Sikap sederhana dan humanis menjadi perangainya sehingga membuat akativis muda Muhammadiyah berani berkomunikasi lebih dekat. Apa pun kegiatan AMM, apalagi IMM di kampus, ketika urusan infak dan sedekah (donasi), beliau hampir tidak pernah absen.
Pertanyaannya, dari mana beliau punya uang sehingga sering bersedekah? Padahal, gaji sebagai dosen untuk keluarganya hanya sedikit. Lebih banyak menyisihkan untuk kepentingan organisasi. Kalau tidak salah ternyata hampir semua insentif tambahan dari berbagai sumber yang tidak diduga diposkan untuk orang lain. Tidak untuk memperkaya dirinya.
Sampai saat ini, karakter atau tabiatnya walaupun bukan pimpinan persyarikatan, karakter penolong tetap menjiwainya. Selain bersedekah secara langsung, ternyata beliau juga salah satu orang dermawan yang menjadi orang tua asuh beasiswa beberapa mahasiswa di Bandung yang dijalaninya penuh sahaja.
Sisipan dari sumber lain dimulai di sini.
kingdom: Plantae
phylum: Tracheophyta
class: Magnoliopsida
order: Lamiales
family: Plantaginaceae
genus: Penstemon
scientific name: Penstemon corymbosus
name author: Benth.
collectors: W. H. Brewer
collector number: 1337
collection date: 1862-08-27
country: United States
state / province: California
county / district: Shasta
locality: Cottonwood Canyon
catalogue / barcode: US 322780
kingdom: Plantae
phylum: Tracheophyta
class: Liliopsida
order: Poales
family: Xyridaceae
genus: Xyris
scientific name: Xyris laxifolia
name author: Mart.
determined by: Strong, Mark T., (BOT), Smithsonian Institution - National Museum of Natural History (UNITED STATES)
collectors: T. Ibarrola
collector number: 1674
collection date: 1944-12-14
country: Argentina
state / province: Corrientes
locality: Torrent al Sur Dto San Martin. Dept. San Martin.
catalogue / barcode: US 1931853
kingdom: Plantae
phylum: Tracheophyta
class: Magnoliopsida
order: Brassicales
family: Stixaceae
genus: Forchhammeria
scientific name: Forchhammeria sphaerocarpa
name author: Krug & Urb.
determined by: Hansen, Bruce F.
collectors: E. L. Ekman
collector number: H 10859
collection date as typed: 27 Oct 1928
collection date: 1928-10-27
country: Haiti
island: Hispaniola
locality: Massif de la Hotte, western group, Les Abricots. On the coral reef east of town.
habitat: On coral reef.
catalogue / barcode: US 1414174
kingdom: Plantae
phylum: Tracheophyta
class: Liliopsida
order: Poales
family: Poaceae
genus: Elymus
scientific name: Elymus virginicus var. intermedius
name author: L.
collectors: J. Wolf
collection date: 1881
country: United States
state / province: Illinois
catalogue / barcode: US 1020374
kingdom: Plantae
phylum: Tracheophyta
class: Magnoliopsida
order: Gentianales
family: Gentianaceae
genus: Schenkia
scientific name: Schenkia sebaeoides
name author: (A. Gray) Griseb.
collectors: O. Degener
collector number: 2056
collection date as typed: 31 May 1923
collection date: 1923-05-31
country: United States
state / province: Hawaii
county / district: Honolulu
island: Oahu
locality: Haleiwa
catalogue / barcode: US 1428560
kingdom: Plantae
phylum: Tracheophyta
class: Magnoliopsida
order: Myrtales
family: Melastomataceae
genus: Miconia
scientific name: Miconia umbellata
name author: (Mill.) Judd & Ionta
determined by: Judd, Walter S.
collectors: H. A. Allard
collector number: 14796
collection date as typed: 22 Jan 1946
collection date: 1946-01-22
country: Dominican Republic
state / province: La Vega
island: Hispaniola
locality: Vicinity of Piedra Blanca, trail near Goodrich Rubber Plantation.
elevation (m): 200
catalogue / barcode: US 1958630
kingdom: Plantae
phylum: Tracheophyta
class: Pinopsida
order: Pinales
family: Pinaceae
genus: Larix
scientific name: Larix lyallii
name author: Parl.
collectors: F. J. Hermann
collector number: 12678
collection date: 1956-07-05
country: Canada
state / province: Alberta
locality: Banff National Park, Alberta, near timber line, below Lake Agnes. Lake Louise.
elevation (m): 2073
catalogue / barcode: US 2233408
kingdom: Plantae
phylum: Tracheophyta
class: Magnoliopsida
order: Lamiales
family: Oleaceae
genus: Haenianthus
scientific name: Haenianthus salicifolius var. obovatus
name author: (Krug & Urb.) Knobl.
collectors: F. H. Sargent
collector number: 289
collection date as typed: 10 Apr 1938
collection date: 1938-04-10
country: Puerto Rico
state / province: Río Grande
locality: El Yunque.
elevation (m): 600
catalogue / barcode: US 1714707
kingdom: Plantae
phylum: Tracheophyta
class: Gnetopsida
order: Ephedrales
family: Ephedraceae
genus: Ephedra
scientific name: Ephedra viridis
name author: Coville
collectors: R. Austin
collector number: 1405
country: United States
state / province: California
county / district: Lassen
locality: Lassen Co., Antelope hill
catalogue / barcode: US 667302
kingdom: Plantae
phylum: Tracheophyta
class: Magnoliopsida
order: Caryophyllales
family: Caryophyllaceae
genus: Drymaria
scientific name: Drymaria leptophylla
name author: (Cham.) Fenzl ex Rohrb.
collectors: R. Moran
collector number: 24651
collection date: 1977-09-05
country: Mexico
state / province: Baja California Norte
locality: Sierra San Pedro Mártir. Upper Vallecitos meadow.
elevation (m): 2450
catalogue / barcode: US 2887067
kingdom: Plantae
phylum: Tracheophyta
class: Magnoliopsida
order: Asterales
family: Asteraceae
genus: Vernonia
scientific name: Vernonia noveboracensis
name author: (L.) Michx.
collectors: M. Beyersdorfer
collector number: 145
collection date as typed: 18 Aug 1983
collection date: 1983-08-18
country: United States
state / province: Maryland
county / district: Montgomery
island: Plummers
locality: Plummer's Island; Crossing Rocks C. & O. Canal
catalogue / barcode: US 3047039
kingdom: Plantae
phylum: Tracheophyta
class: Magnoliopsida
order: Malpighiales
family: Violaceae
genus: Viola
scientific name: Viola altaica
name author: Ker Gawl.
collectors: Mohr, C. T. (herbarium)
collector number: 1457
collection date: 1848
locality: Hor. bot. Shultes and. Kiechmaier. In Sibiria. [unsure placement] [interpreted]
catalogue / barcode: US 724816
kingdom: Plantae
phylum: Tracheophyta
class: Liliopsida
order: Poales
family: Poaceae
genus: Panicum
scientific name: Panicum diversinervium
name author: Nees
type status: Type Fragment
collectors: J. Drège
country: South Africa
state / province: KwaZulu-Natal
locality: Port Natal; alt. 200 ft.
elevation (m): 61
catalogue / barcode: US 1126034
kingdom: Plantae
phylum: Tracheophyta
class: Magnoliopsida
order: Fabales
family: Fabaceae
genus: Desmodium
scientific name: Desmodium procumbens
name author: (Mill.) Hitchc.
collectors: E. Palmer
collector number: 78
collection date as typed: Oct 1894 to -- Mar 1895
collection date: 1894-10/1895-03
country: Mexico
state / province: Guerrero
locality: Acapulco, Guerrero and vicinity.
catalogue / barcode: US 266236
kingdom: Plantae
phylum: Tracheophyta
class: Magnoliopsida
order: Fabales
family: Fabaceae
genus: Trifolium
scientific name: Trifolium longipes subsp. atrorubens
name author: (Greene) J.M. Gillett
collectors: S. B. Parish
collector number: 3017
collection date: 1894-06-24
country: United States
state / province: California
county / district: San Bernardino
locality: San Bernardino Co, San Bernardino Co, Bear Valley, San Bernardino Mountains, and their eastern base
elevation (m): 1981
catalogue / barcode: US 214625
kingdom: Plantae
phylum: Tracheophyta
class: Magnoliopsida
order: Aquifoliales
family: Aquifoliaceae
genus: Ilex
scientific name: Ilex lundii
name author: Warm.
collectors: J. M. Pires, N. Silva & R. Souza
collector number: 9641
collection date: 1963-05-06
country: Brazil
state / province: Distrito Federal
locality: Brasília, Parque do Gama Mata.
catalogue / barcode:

Lebih mengagetkan lagi, ada kebiasaan di luar orang keumuman pimpinan persyarikatan di Jawa Barat, beliau salah satu mantan ketua persyarikatan yang tidak mau lebih dari satu kali periode memimpin. Ketika ditawari pun tetap menolak. Alasannya memberikan kesempatan kepada orang lain.
Adakah pimpinan yang menolak dua periode kepemimpinan di persyarikatan saat ini? Semoga lebih banyak karena memberikan kesempatan kepada orang lain adalah sikap patrotik kader sejati di persyarikatan.***
Saya banyak mendapatkan ilmu serta tauladan dari Beliau, yang slalu ku ingat adalah manhaj kajiannya yang sangat sistematis, kritis dan transendental. Uji shohih keilmuannya bisa dibuktikan karena metodologinya yang sederhana serta mudah untuk dipahami.
Yang paling berkesan dari sosok beliau adalah figur ketauladanannya yang bukan hanya sekedar retorika dalam menyampaikan tuntunan dakwah, namun Beliau pun mampu memberikan panutan jamaah persyarikatan khususon. Umumnya pun jadi figur qonaah bagi warga kampus UIN Bandung juga warga kota Bandung bahkan Jawa Barat.
Sosok sebagai Ketua PWM sewaktu menjabat, Beliau masih tak riskan untuk ikut berjubel di bis kota Cibiru-Kebon Kelapa. Sungguh figur sederhana seperti beliau, nyaris tak terdengar sekarang yang slalu bergiur dengan gaya hidup hedonis.